■ PROVIDED TEXT
=== Section Start ===

Day in astronomy
In astronomy, the word day has as many as three specific meanings:
A solar day is the time that a celestial body requires to present the same face toward the sun, or toward its own star in the case of an extrasolar planet. On Earth the solar day is 24 hours, or 86,400 SI seconds.
A synodic day is the time that a celestial body requires to present the same face toward its own particular primary. For planets and dwarf planets in orbit around the sun, the synodic day and the solar day are the same. For moons, the synodic day is the day between "rises" of a moon's primary in that moon's sky.
A celestial body in tidal lock with its primary does not have a synodic day.
Day in the Bible
The Bible defines the word day (Hebrew: יֹ֔ום, yowm) most clearly by the context of its use in Genesis 1 . In Genesis 1, the word day appears six times, preceded by the phrase "evening and morning," clearly indicating a solar day.
Outside of Genesis, the word day appears more than four hundred times, and never means anything other than an ordinary day. See Days of creation#Variable Meanings and Days of creation#Uses Outside of Genesis for further details.

=== Section End ===

■ GIVEN ENTRIES
=== Section Start ===

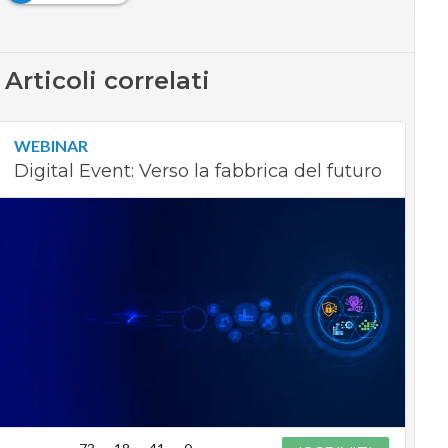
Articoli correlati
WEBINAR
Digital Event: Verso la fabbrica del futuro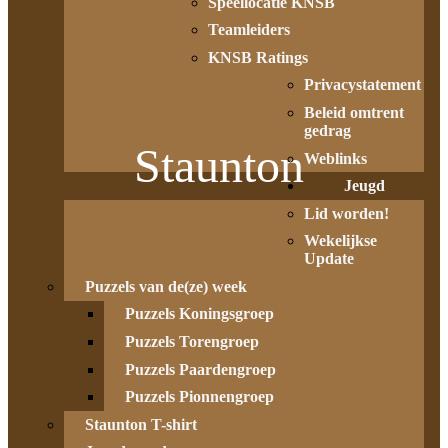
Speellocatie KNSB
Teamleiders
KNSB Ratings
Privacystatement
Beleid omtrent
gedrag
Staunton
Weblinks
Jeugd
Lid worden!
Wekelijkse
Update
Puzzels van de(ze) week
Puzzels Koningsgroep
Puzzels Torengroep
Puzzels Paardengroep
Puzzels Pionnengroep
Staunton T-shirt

=== Section End ===
=== Section Start ===

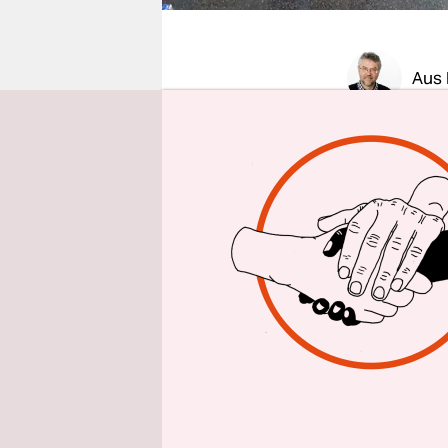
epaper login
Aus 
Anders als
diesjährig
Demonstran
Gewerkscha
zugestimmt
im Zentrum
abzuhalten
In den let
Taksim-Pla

=== Section End ===

■ WORK INSTRUCTIONS
**1)** In the text on the meanings of the word day, how long is the solar day on Earth?
**2)** Using the text on the meanings of the word day, say whether each statement agrees with it, and quote the deciding words: (a) For planets orbiting the sun, the synodic day and the solar day are the same. (b) A celestial body in tidal lock with its primary has a synodic day. (c) In Genesis 1, the word day appears six times.
**3)** Carry on the text on the meanings of the word day, starting after its last sentence.

■ ANSWERS
**1)** 24 hours, or 86,400 SI seconds.

**2)**
(a) Yes: "For planets and dwarf planets in orbit around the sun, the synodic day and the solar day are the same."
(b) No: "A celestial body in tidal lock with its primary does not have a synodic day."
(c) Yes: "In Genesis 1, the word day appears six times, preceded by the phrase "evening and morning," clearly indicating a solar day."

**3)**
The day-age controversy
Progressive creationism, in an attempt to compromise Scripture with geological uniformitarianism and evolution, states that each of the "days" in Genesis 1 were actually great ages of the earth. This interpretation fails for a number of reasons. The most salient reason is that Genesis tells us that plants were created on Day 3, while the sun and moon were created on Day 4. While plants might survive one solar day without light, they would not survive for millions of years without light. Nor does progressive creationism say where the light of the first "day" of Genesis 1 came from. (In addition, most uniformitarians insist that the sun existed before the earth, and in fact date the sun primarily by adding a few hundreds of thousands of years to their value for the age of the earth.)